Abstracts

Quantifying Recharge to the Mississippi River Valley Alluvial Aquifer from Oxbow-Lake-Wetland Systems

Author(s): Gratzer, M.; Davidson, G.; O'Reilly, A.; Rigby, J.

Irrigation-related groundwater withdrawals have caused declining water levels in the Mississippi River Valley Alluvial Aquifer (MRVAA) since the late 1920s. To manage this resource, recharge sources must be quantified. This study examines recharge through oxbow lakes, which are numerous in the Mississippi Delta.

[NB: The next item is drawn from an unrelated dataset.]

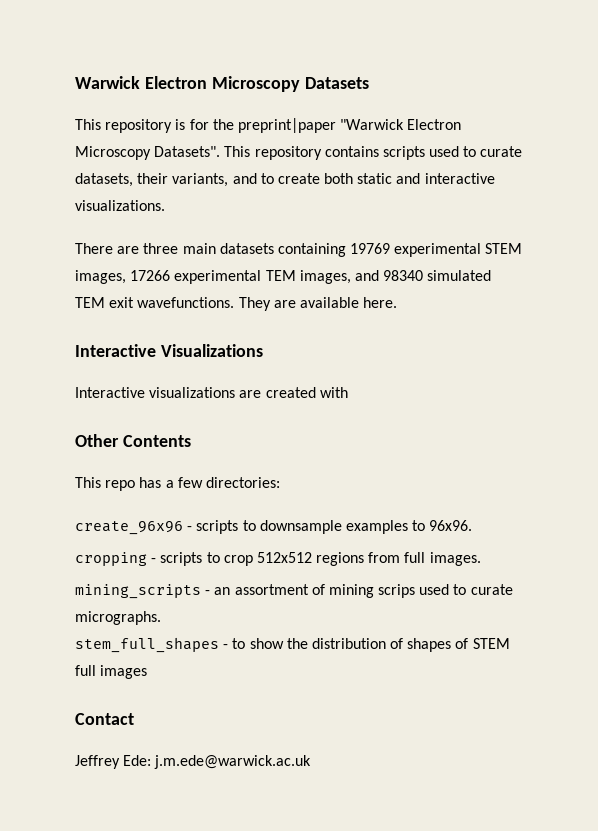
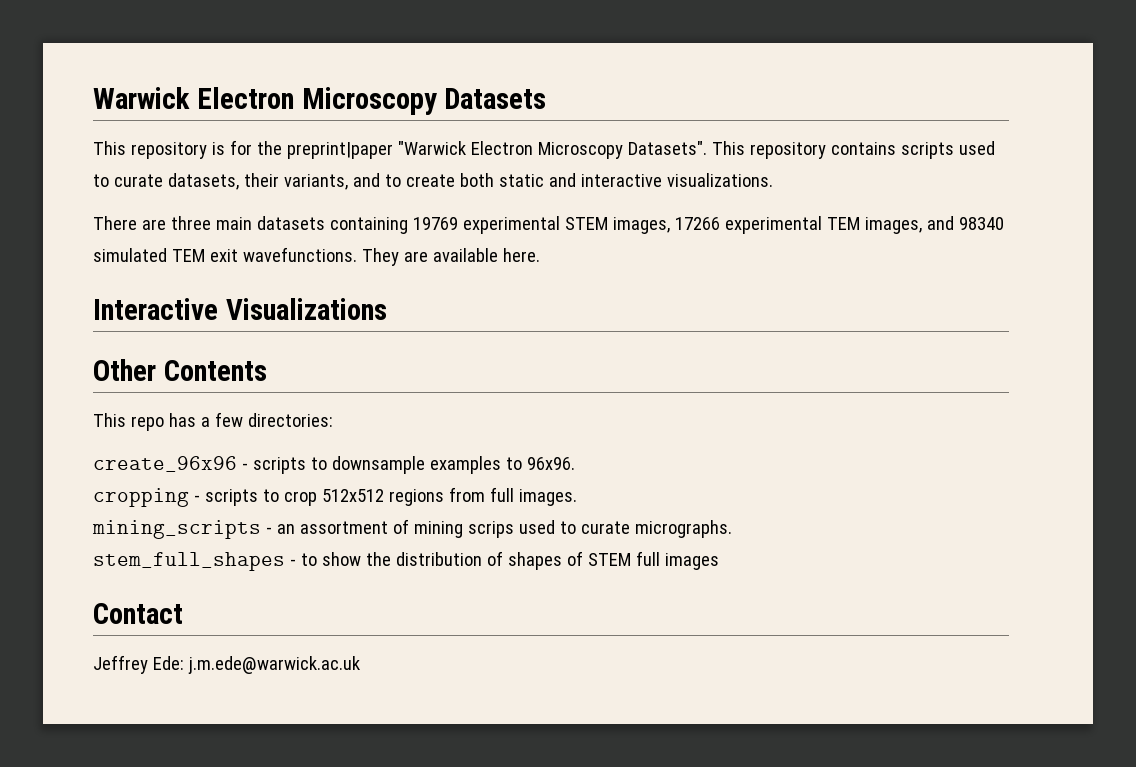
[75,387,348,398] // Interactive visualizations are created with -> (387, 309) none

Previous investigations at Sky Lake, an ancient Mississippi River oxbow with an associated wetland, near Belzoni, Mississippi, suggest that oxbow wetlands may contribute significant recharge to the MRVAA. Multiple methods using geologic, hydrologic, and temperature data are being employed to identify and quantify recharge from the Sky Lake oxbow lake-wetland system. Two wetland soil cores were collected to depths of approximately 7 m, encountering 6 m of clay and silt before penetrating into sands and gravels. Monitoring of MRVAA water levels in two piezometers in the wetland and nine monitoring wells in Sky Lake’s vicinity began during the 2016 drought and will continue through the rainy season to track groundwater responses. The potentiometric surface will be mapped to identify possible groundwater mounding beneath the lake, which would indicate vertical recharge. Preliminary results from mid-December, 2016, indicate a general groundwater flow direction to the west beneath the lake. Wells are outfitted with temperature-recording data loggers at specific depth intervals. The groundwater temperature profiles have the potential to differentiate localized wetland-recharge from regionally distributed infiltration, or from recharge from the nearby Yazoo River. Soil temperatures 30 and 60 cm below ground at ten points in the wetland are also being monitored over time to characterize small-scale variations in downward flux. Preliminary results are consistent with earlier work indicating preferential flow pathways through the fine-grained bottom sediments due to an abundance of buried trees and limbs in various stages of decomposition.